● WHAT YOU ARE ASKED TO DO: From the entries below, copy exactly the lines from the one that contains "юридичної особи" through the one that contains "Умови використання сайту", both included, and only those.

Saved data entries

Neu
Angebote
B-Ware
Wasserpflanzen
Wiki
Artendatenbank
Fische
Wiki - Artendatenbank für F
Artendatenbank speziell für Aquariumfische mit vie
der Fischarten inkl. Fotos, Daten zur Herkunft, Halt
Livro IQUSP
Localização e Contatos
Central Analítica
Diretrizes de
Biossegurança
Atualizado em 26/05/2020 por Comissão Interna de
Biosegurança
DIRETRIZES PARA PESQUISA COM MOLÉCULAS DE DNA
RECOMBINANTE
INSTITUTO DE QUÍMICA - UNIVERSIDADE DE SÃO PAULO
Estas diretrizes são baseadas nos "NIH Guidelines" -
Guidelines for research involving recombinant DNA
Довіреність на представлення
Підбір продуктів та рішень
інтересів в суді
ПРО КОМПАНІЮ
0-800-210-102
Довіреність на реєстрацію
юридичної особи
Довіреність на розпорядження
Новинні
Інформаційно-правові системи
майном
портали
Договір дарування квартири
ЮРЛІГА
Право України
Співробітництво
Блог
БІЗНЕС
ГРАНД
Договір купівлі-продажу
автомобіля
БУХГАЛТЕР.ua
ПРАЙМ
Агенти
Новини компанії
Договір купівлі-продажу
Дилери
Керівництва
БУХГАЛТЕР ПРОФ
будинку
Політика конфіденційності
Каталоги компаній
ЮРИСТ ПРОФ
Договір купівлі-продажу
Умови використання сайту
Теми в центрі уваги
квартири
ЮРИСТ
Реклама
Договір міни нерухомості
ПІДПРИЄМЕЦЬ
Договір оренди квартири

* * *

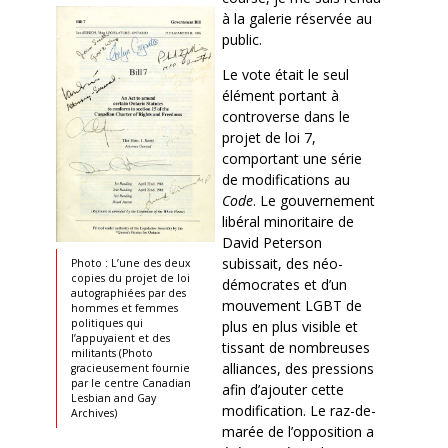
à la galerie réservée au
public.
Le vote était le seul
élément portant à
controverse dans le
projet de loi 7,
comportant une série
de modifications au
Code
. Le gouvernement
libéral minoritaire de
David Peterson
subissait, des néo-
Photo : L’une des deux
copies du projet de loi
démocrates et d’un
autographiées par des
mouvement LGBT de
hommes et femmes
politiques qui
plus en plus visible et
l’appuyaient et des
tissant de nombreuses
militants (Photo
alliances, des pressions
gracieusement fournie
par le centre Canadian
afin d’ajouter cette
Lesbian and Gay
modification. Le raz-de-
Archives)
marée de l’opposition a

==

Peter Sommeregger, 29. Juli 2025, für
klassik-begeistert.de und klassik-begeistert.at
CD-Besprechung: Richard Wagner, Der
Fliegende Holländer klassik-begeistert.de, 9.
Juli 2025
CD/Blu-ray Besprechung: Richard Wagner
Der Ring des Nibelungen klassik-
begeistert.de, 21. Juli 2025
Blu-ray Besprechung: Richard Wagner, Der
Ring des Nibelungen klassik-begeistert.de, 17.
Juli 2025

● ANSWER FOR THIS EXERCISE:
юридичної особи
Довіреність на розпорядження
Новинні
Інформаційно-правові системи
майном
портали
Договір дарування квартири
ЮРЛІГА
Право України
Співробітництво
Блог
БІЗНЕС
ГРАНД
Договір купівлі-продажу
автомобіля
БУХГАЛТЕР.ua
ПРАЙМ
Агенти
Новини компанії
Договір купівлі-продажу
Дилери
Керівництва
БУХГАЛТЕР ПРОФ
будинку
Політика конфіденційності
Каталоги компаній
ЮРИСТ ПРОФ
Договір купівлі-продажу
Умови використання сайту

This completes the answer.